È proprio qui che si innesta il nucleo concettuale dell’operazione. Austen - donna di provincia, osservatrice acuta delle dinamiche sociali - rifiuta la costruzione di figure perfette per proporre personaggi attraversati da contraddizioni, capaci di riflettere il reale. La scena traduce questo principio attraverso corpi e suoni che non aspirano all’astrazione, ma rimandano continuamente a un’esperienza concreta, riconoscibile, ancora attuale.

Le musiche, eseguite al pianoforte da Ida Zicari, provengono dagli spartiti conservati nel cottage di Chawton e comprendono repertori da ballo, pagine vocali e brani per pianoforte solo. Si tratta dello stesso materiale sonoro che accompagnava gli incontri sociali della famiglia Austen, qui restituito nella sua dimensione originaria, senza sovrastrutture.
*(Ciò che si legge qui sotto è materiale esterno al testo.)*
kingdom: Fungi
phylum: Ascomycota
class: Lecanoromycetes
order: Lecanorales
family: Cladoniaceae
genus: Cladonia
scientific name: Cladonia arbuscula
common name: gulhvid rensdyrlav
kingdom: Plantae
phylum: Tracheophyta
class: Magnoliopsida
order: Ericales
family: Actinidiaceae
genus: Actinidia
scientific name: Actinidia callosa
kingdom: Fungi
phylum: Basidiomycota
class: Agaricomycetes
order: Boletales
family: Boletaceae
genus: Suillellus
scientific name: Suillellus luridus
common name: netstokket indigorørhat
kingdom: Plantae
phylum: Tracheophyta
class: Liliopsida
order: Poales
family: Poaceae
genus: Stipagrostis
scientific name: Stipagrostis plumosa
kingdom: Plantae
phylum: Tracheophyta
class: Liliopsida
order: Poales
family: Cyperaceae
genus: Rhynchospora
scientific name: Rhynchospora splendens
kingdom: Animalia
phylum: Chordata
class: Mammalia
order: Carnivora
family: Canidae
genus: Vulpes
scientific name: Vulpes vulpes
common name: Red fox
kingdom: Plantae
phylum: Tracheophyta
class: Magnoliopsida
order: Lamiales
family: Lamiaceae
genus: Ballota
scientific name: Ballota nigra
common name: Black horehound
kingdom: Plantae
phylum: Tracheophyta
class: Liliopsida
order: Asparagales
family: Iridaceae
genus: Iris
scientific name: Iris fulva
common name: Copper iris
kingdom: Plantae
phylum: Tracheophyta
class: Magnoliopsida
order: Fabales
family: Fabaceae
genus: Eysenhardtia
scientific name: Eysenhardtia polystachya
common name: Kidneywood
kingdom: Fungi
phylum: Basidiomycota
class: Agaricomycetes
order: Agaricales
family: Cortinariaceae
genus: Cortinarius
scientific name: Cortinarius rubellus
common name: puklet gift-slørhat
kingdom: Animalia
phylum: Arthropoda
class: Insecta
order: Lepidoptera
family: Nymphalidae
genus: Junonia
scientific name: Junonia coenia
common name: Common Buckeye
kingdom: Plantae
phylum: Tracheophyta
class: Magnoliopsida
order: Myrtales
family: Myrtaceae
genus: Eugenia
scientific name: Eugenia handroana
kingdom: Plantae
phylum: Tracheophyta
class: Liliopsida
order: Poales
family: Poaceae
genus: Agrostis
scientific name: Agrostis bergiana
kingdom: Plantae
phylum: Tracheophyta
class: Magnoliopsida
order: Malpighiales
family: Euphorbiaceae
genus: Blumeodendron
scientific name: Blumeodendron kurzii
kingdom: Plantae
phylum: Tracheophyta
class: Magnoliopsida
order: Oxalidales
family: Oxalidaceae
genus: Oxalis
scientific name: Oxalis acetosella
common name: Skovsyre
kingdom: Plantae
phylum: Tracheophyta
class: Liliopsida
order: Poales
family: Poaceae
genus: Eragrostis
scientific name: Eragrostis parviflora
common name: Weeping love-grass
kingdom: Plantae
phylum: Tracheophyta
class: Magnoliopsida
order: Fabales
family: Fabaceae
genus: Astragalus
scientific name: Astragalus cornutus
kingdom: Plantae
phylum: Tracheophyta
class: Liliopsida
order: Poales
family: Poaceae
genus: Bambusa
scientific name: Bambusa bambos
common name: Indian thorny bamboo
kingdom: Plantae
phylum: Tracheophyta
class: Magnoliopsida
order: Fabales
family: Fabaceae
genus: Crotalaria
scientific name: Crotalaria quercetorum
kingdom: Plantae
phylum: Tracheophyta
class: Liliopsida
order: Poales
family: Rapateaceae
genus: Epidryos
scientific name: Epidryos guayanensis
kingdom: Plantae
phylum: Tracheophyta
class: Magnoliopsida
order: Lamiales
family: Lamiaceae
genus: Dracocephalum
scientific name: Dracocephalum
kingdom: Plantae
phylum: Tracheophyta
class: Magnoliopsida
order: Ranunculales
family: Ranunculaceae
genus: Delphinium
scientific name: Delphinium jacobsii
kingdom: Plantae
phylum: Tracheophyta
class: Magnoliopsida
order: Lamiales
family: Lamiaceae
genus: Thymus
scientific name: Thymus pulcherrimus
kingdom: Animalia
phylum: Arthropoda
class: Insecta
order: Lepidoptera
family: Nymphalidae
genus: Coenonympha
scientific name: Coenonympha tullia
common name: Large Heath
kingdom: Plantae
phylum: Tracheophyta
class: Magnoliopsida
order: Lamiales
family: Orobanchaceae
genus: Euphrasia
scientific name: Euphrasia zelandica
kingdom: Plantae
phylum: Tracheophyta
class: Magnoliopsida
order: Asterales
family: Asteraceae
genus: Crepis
Sul versante coreutico, il lavoro di Ornella Di Tondo si fonda su una ricostruzione storica rigorosa: polonese, minuetto, valzer, cotillon e reel vengono riproposti secondo criteri filologici, evitando stilizzazioni contemporanee. La danza, in questo senso, non è decorazione ma documento vivo, capace di restituire codici sociali, gerarchie e modalità relazionali.

La dimensione narrativa è affidata a una partitura interpretativa precisa. Daniela Morrone dà corpo a Jane Austen, mentre Concetta Barillaro interpreta Cassandra, figura centrale nella vita della scrittrice. Accanto a loro, Paola Daniele nel ruolo dell’Amica costruisce un ulteriore livello relazionale. Le voci recitanti di Maria Chiara Maiolino e Martina Imbrogno introducono e sostengono la struttura drammaturgica, mentre la componente musicale si arricchisce della presenza del soprano Claudia Gallo. Completano il quadro gli studenti del liceo coreutico “L. della Valle”, inseriti all’interno di un impianto che tiene insieme formazione e produzione artistica.

Il profilo di Ida Zicari contribuisce a chiarire la natura dell’intero progetto. Pianista, docente del Conservatorio di Cosenza, concertista attiva in Italia e all’estero, Zicari affianca all’attività esecutiva una riflessione teorica di taglio transdisciplinare, come dimostrano i suoi studi dedicati al rapporto tra musica e danza, in particolare intorno alla figura di Liszt. Una linea di ricerca che trova in questo lavoro una traduzione concreta.

Analogamente, Ornella Di Tondo porta in scena un percorso consolidato di studio e ricostruzione delle danze storiche europee, supportato da un’attività scientifica documentata da numerose pubblicazioni. La sua presenza garantisce coerenza metodologica e rigore nell’impianto coreografico.